Dataset extract =

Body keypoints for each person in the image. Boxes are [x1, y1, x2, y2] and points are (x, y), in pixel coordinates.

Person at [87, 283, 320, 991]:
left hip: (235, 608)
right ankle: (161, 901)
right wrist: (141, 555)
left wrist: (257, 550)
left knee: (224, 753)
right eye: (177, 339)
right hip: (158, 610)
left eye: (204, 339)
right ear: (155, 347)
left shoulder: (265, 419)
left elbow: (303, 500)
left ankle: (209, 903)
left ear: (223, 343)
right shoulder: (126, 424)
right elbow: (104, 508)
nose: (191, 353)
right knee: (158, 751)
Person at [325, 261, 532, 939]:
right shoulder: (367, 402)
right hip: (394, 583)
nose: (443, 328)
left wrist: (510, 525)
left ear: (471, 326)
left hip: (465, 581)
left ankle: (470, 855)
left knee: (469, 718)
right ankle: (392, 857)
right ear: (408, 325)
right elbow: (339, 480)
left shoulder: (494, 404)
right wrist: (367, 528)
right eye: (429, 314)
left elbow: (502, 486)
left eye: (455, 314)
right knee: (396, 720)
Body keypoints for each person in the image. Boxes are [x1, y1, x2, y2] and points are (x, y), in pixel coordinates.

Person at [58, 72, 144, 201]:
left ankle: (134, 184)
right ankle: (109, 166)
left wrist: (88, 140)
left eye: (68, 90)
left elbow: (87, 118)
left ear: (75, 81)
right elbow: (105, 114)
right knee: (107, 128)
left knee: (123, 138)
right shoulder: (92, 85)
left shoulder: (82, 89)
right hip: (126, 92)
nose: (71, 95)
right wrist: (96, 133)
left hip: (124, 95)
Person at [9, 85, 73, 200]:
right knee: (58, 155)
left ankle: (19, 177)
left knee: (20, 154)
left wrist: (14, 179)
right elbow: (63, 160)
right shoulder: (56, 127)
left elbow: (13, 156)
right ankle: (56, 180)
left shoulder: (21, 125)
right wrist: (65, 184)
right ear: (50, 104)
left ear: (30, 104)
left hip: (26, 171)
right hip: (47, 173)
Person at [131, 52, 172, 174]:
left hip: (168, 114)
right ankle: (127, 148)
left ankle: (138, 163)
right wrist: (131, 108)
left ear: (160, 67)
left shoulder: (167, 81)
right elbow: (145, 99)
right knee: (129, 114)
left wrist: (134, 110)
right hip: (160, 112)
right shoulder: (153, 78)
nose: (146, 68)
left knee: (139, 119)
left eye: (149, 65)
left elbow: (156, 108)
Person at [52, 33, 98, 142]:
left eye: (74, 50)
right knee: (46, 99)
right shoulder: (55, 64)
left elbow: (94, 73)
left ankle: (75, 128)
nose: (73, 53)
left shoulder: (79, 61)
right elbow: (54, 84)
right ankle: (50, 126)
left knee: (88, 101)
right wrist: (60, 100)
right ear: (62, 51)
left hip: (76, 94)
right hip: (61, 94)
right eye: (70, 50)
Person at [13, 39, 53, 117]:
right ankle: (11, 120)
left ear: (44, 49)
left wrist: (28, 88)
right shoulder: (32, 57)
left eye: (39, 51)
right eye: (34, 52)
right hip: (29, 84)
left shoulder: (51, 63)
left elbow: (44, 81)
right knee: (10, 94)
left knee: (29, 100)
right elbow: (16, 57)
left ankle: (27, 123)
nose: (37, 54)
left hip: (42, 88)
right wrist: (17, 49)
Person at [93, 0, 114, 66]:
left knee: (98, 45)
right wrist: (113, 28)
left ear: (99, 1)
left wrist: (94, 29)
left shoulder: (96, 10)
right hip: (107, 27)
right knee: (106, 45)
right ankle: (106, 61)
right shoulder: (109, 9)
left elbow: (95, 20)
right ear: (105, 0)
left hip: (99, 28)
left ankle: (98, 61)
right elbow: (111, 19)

* * *

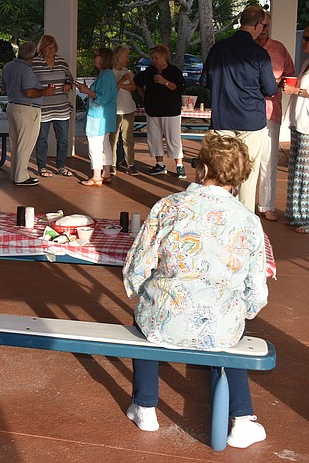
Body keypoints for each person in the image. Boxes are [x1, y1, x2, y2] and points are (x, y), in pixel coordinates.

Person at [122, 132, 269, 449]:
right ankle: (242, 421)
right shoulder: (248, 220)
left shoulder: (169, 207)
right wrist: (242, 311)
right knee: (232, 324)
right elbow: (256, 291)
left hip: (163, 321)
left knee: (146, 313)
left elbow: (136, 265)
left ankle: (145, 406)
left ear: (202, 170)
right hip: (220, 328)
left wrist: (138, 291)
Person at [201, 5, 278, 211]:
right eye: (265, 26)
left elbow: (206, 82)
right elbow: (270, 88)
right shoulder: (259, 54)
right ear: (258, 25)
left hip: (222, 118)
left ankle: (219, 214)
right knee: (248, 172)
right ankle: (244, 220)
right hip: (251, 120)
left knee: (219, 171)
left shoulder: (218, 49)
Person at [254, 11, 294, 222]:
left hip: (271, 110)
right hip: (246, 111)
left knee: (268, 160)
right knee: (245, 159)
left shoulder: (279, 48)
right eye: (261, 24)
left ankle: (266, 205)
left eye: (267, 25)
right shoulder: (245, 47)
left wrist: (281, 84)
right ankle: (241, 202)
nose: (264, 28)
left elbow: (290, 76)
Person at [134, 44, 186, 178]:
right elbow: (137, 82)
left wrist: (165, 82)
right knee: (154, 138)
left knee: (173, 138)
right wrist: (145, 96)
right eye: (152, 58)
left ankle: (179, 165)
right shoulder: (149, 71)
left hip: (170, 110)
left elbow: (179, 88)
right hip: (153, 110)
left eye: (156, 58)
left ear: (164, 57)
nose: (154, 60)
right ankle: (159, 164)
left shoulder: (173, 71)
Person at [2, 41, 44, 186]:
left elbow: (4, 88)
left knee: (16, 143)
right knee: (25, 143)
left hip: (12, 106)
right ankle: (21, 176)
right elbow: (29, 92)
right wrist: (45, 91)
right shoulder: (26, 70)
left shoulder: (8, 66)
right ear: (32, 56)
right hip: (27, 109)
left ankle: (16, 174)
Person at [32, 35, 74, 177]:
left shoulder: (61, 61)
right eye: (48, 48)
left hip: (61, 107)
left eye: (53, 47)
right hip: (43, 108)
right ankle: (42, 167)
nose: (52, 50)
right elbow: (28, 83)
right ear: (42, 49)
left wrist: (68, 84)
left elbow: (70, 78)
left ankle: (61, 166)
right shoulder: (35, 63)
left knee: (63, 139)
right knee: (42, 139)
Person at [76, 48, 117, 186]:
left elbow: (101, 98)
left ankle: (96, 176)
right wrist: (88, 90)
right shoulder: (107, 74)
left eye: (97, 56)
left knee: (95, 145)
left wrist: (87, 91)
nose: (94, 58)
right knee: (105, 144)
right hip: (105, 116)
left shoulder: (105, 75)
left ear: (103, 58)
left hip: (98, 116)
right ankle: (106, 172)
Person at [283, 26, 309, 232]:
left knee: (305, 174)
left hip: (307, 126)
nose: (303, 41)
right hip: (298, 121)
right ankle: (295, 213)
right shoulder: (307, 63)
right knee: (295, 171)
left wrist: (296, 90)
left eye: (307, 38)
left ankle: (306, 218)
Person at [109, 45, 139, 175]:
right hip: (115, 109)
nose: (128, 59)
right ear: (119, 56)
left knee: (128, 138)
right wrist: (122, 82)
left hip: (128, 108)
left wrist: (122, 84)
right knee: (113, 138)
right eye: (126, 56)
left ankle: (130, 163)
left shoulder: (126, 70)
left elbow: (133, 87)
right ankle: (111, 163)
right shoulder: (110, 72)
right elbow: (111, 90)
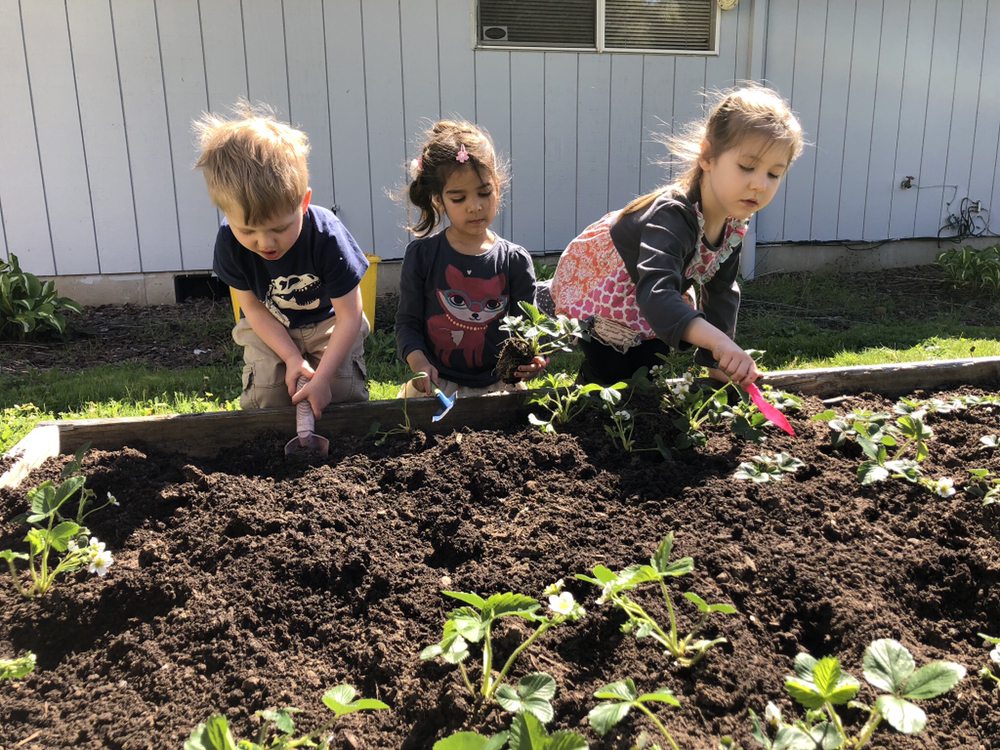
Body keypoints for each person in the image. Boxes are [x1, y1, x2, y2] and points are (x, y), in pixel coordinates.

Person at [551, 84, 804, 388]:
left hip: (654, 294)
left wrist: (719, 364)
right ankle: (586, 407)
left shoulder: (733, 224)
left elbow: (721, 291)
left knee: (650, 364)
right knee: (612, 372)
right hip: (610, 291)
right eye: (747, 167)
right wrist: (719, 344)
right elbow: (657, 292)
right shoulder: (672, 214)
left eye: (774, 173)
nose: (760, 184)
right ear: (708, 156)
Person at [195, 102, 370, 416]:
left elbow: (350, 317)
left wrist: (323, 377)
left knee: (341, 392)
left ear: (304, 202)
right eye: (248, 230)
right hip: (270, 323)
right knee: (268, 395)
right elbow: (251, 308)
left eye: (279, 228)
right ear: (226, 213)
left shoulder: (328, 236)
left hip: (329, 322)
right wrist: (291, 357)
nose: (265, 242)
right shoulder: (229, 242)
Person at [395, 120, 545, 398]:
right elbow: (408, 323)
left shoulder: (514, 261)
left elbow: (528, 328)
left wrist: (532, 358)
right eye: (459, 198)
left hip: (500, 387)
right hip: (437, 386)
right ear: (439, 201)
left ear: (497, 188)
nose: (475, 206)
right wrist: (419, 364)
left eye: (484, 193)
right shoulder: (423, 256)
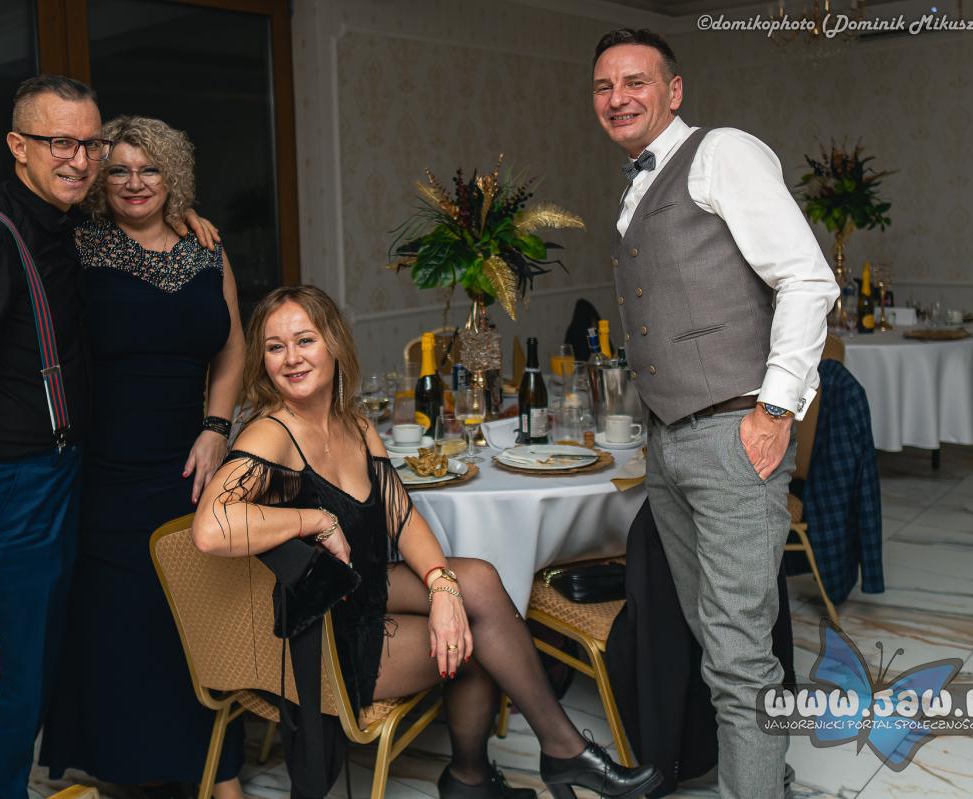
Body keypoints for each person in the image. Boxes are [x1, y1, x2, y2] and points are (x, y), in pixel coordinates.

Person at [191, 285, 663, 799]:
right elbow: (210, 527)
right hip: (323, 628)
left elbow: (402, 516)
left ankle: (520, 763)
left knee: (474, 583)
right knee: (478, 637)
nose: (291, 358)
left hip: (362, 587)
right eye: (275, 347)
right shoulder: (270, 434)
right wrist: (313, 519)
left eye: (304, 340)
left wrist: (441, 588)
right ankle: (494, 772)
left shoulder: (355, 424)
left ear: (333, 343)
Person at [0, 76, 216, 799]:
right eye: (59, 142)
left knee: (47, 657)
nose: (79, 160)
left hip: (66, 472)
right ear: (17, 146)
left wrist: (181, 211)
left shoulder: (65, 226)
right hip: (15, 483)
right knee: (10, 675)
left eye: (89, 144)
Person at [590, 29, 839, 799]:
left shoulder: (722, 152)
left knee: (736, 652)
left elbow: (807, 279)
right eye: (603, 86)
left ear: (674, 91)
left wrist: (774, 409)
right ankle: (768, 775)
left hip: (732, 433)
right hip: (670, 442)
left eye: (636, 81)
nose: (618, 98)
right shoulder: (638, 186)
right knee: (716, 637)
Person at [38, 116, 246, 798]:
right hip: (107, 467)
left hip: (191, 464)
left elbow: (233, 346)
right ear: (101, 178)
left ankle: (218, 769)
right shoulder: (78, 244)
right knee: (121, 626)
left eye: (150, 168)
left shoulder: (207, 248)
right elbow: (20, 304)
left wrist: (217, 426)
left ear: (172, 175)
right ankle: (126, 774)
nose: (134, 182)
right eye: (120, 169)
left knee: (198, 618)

Directions =
Scan the records above for the lines holding "right shoulder: (638, 186)" and "left eye: (150, 168)". Transcribe those two and every line between them word for word, and no others.

Your solution =
right shoulder: (638, 186)
right knee: (716, 637)
Person at [38, 116, 246, 798]:
right hip: (107, 467)
left hip: (191, 464)
left elbow: (233, 346)
right ear: (101, 178)
left ankle: (218, 769)
right shoulder: (78, 244)
right knee: (121, 626)
left eye: (150, 168)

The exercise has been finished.